Bu manada kitaba giren isimlerden birisi Dünyayı Güzelleştirme İhtirası başlığı ile rahmetli bilge mimar Turgut Cansever’dir. 1989’da bir dergideki mülakatıyla kendisini tanıdığında Cansever’in yaşı 70’tir. 1991’de Dergâh dergisinin yeni çıktığı arefede Mustafa Kutlu ve Sefa Kaplan ile birlikte orta sayfa söyleşisi gerçekleştirmek üzere yanına giderler. İlişkiler gittikçe kuvvetlenip, derinleşmektedir. 2003 yılında Beşir Ayvazoğlu ve Salih Pulcu ile birlikte Turgut Cansever kitabını olgunlaştırmak üzere yapılan ziyarette İsmail Kara Hocanın aldığı not ilginçtir. Zira konu Elmalılı Hamdi Efendi ile Turgut Cansever’in tanışmasıdır. “Galatasaray Lisesi’nde son sınıftayız. Sonradan üniversite hocası ve Hariciye Vekili olacak Turan Güneş sınıf arkadaşım. Bir hafta sonu bize geldiğinde babama Arapça öğrenmek, ilahiyat tahsil etmek istediğini söyledi. Ben de farsça öğrenmek istiyorum.

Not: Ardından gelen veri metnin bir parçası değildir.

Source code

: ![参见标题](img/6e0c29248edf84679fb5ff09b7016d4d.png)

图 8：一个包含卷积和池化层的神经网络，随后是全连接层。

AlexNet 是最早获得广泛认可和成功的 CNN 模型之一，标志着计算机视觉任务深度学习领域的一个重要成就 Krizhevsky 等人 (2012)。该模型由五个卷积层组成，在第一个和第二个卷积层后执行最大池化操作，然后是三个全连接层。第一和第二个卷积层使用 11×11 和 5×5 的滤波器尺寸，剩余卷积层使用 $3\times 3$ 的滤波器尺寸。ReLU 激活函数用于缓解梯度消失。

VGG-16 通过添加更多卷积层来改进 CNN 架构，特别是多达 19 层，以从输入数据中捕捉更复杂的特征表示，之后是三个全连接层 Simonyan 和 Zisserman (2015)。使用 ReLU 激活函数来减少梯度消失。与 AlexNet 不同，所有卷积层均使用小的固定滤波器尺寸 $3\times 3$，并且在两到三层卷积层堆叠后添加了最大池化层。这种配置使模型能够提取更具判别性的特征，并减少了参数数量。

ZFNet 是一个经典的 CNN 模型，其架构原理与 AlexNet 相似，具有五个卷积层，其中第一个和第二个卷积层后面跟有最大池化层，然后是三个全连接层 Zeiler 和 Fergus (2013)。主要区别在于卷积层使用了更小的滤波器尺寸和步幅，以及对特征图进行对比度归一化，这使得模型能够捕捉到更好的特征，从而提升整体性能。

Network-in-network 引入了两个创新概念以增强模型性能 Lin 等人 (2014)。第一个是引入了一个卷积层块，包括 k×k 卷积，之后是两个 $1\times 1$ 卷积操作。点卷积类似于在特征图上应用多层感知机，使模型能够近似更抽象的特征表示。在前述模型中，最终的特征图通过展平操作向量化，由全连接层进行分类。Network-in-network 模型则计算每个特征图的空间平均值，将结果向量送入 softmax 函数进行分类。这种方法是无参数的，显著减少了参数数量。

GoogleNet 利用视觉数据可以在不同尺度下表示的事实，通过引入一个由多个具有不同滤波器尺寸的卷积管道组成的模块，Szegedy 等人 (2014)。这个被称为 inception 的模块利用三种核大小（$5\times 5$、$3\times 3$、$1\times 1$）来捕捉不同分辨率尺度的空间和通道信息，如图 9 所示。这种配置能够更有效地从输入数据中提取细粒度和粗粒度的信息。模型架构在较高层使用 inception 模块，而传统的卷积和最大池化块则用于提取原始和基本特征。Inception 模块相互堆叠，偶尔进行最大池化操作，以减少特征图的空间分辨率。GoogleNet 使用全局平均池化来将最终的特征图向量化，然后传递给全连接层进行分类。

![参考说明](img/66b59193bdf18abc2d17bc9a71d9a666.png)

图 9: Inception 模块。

Babam Elmalılı Hamdi Efendi tanıştı, doktorluğunu da yapardı. Bu sayede Elmalılı tefsiri ciltleri evimize gelmiş, ben de bir yaz iki cildine bakmıştım. (…) Bir gün evlerine gittik. Turan’ı dikkatle dinledi. “Arapça öğretecek müessese yok ama öğrenirsin” dedi ve devam etti: “Azmin elinden bir şey kurtulmaz. Napolyon Rusya seferinden önce 40 günde Rusça öğrenmiş, fethedeceğim memleketin lisanını bilmeliyim, diye düşünüyormuş. Ben bunu okuduğumda Avrupa Tarihi ile meşguldüm. Acaba ben de 40 günde bunu yapabilir, Fransızca öğrenebilir miyim, dedim ve 40 günden sonra da Berkson’un bir eserini Fransızca’sından okuyacak hâle geldim…”

Bana dönerek, “sen ne yapacaksın evladım?”, diye sordu. “Ben Farsça öğrenmek istiyorum Efendim, ama bilmem ki altından kalkabilir miyim?”, dedim. Tereddütlü halimden rahatsız olmuş gibi birden hareketlendi ve “ne demek yapabilir miyim, niyet edeceksin, karar vereceksin ve olacak”, dedi… Babam sohbete hiç karışmıyor, bir talebe gibi o da konuşmamızı dikkatle dinliyor. Hamdi Efendi devam etti: “Arapça öğrenmeniz için size bazılarını tavsiye edebilirim. Fakat sonra Kur’an-ı Kerim’i anlamak için VI. ve VII. asır Arapçasına nüfuz etmek lazım. Onu da ben size okutacağım... Bu sözü başka okutacak kimse yok diye anladık…” (s.73-74)

Giriş yazısında yazarın ifade ettiği gibi, “her biri, her bir yaşanmışlık anı, duygular, yaklaşımlar, sevinçler, acılar, hasretler, harabiyetler, başarılar, eserler, yorumlar, hayal kırıklıkları, zaaflar, tebessümler, çatlaklar, yükselişler, haykırışlar… en nihayetinde bizim hikayemizden birer parça barındırıyor.

“Hatıraların da hatırası olur” mu demeyin, okuyunca “insan olmanın hatırlamak, hatıralara sahip olmak, onları hatırlanır kılmak” olduğu daha iyi anlaşılacaktır.